2020 has seen an explosion of new ham radio operators. This is one of the interesting side stories of the COVID-19 pandemic. Human beings are social creatures and ham radio is a great way to meet new people. Call it the electromagnetic version of being a pen pal.
Ham radio is like ethnic cuisine – there is something for everyone. Italian food is my favorite but yours may be Chinese, Indian, or Mexican. Ham radio has its own cuisine – HF, VHF, satellite, digital, DMR/System Fusion/D-Star et al. Portable operation is one type of ham radio cuisine. Many portable operators participate in Parks-on-the-Air, an international parks-based ham radio program that promotes emergency awareness and communications from national/federal and state/provincial level parks.
Portable operations is a lot of fun. Imagine talking to another ham radio operator thousands of miles away. I live in Florida and never cease to be amazed at having a QSO with another ham in Europe or South America.
Many new hams are intimidated by the cost of getting involved in the hobby. To be sure you can spend a lot of money on ham radio equipment. I mean a lot of money! If you have deep pockets then go for it. But what if you are on a budget? Can you get started in portable ops for less than $1000? Less than $750? Less than $500? The answer is yes! So, without further adieu, let’s jump right in.
Refuse to be Shamed
Unfortunately, ham radio is not unlike other parts of life. There are some hams who act poorly to new hams or hams on a budget. I have heard hams smugly state that the hobby is only for those who can afford good equipment. They think that by making the hobby difficult to get into it will preserve it for serious-minded hams. That is wrong and outdated thinking. The hobby is open to anyone who wants to get into it. Pass your license exam and you are a ham.
There are also hams who try to shame other hams who purchase certain foreign-made equipment.
They want to inject politics into the hobby. If you have a scruple against buying items made by certain countries you are free to act according to that scruple. However, it is not acceptable to shame someone else who is of another opinion. My advice to the new portable operator is to refuse to be shamed. There is hardly a home on this planet that does not contain something that has been made by one of this countries. You are best served by listening to your own conscience.
Determine your Budget
In order not to over spend, determine a hard number for your budget. Can you afford to spend $1000? $750? $500? Knowing your budget will help you determine whether you should look at all new equipment, pre-owned equipment, or a combination of both.

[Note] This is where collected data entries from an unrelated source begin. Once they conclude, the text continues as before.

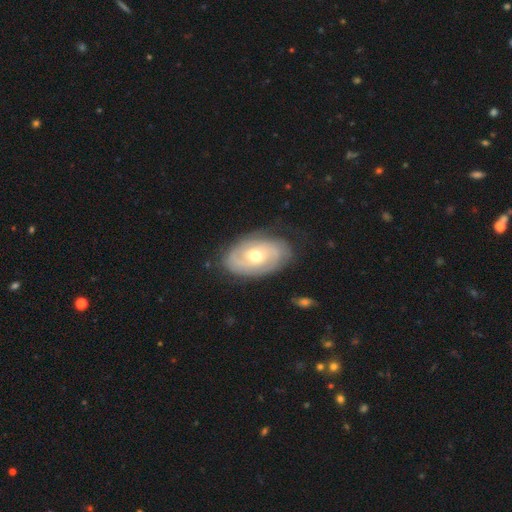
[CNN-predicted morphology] A featured or disk galaxy (72%) with no bar (70%), tight (68%) spiral arms (77%) and a moderate central bulge (68%).

Vote fractions:
- Smooth or featured? featured or disk: 72% / smooth: 23% / star or artifact: 5%
- Edge-on disk? no: 94% / yes: 6%
- Bar? no: 70% / weak: 24% / strong: 6%
- Spiral arms? yes: 77% / no: 23%
- Spiral winding? tight: 68% / medium: 23% / loose: 9%
- Spiral arm count? can't tell: 45% / 2: 35% / 3: 9% / 1: 5% / 4: 3% / more than 4: 3%
- Bulge size? moderate: 68% / small: 27% / large: 4% / dominant: 1% / none: 1%
- Merging? none: 76% / minor disturbance: 18% / major disturbance: 5% / merger: 1%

For $1000 you can purchase a brand new Yaesu FT-891 for $640, an MFJ-939Y automatic antenna tuner for $150, a mag mount for $47, and a set of five hamsticks (10,15, 20, 40, 75 meters) for $109. At $946 you are under your $1000 budget.
For $750 you have a few options. You can search the QRZ swap meet web page for used 100 watt rigs like the FT-891, FT-897D, or the ICOM 706MKIIG. You can then add your tuner, mag mount, and individual hamsticks to fit your budget. Buying used equipment requires patience because you never know when the rig you want will be available.
Another $750 and below budget idea is to purchase a new rig like the Xiegu G90. A new G90 will set you back as little as $425. The G90 is a 20 watt rig, so it has a bit more power than QRP. The G90 also has a built in antenna tuner, so you can save some money right there. This leaves you $325 to buy your mag mount, hamsticks, and other accessories.
What if your budget is only $500? All is not lost. The aforementioned Xiegu G90 is an excellent entry-level rig. Many new hams start with the G90 and decide to graduate to a 100 watt rig. I have seen G90’s for sale on QRZ for as low as $325. Even at $375 it leaves you enough room to buy a mag mount and a few hamsticks. Again, you have to peruse swap meet boards for available G90’s but they come up for sale quite often. The good news is that they are easy to sell if you decide to do your own upgrade.
I am just sharing a few ideas on how to get started in portable work on a budget. By no means am I the final word on this. Check with your local club to see if member hams have used equipment for sale or do your own research. You may be able to save money that way. The point is that you don’t have to spend a lot of money to get started in portable work.